When the gate itself is wrong
Layer 9 adds the oversight gate — the mechanism that intercepts a worker’s PlannedAction and decides whether to proceed autonomously or hold for human review. Five action types in AML, three policies: always gate, gate if risk score exceeds a threshold, gate if confidence falls below one.
The design question is where policy lives. The obvious answer is the classifier itself — a switch on action type, each branch evaluating the conditions and building the gate. That works for the normal path. It breaks on the fail-closed path.
Every classifier needs a fail-closed path. When context is missing — no riskScore, no entityType, null input — the classifier can’t evaluate the normal conditions. The safe response is to gate anyway. And that’s where the hardcoding creeps in: reversible=true, candidateGroups=aml-compliance, because those seem like reasonable defaults for an unknown case.
Claude flagged it in the code review. SAR_FILING is reversible=false — a filed Suspicious Activity Report cannot be recalled. A fail-closed gate claiming reversible=true puts incorrect information in the audit trail. The compliance officer sees a gate that implies the action is undoable when it isn’t. The bug passes tests because the tests check that a gate fires, not that the gate’s properties match the action type’s policy.
The fix: AmlActionType owns all gate metadata — reversible(), candidateGroups(), scope(), expiresIn(), gatePolicy(). The fail-closed path reads from the type exactly like the normal path does. type.reversible(), not true. There is no separate safe-default logic in the classifier. The domain enum already knows what these actions are.
The PEP carve-out is the most interesting detail in the risk score path. Score ≥ 0.8 triggers a gate. But a PEP entity with score 0.2 also triggers a gate — the entity type overrides the numeric threshold. FATF guidance treats PEP exposure as categorically different from risk-score analysis. That distinction is now explicit in the domain model; the classifier just evaluates it.
The SNAPSHOT updates brought their own problems.
casehub-ledger made tenancy_id NOT NULL. Our trust attestation writes were passing event.tenancyId() without a null guard — silent until the database rejected the INSERT.
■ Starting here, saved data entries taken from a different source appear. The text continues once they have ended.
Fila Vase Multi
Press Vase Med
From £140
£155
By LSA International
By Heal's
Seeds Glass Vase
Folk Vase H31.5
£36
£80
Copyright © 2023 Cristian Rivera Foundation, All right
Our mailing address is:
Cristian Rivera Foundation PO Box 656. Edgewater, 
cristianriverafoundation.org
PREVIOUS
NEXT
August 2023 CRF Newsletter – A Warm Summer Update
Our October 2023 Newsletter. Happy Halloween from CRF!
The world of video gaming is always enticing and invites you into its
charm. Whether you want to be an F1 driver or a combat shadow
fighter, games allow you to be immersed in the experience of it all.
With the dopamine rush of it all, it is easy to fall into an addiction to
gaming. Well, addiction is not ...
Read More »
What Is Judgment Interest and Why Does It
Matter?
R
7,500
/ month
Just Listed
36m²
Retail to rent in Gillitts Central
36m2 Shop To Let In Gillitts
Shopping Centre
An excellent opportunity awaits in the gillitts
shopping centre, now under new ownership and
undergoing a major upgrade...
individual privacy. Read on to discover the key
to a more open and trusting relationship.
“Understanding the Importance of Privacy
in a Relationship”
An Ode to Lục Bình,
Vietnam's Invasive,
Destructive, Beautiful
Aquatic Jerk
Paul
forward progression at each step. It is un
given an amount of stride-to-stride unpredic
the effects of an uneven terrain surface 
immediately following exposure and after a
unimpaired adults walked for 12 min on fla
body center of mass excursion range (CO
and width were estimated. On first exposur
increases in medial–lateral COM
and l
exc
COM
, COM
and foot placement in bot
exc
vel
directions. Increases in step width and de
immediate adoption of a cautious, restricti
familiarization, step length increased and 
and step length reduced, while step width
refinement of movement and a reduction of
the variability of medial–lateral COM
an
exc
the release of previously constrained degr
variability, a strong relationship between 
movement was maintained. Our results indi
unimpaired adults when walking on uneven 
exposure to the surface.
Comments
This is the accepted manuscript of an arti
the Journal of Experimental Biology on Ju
Harder to diagnose: casehub-work added TenantScopedPrincipal @RequestScoped. Because it’s not @DefaultBean, it displaced MockCurrentPrincipal @DefaultBean in @QuarkusTest. On the HTTP test thread, a request context exists and the bean works. On Vert.x event loop threads — where the case engine runs workers — no request context exists. The bean returns null tenancyId silently, propagating into every entity write. That one is still open as aml#59.
The gate test itself ran into a concurrent INSERT race on ledger_subject_sequence. Multiple async WorkerDecisionEvent observers fire simultaneously for the same case, all trying to MERGE into the sequence table — the first succeeds, the rest fail. The WorkerDecisionEntry saves roll back, and completion detection breaks with them.
The fix was to read from CaseInstanceCache instead. The engine’s in-memory state reflects completion the moment the case finishes, without any ledger dependency. The gate test now checks CaseStatus.COMPLETED from the cache and is resilient to the race.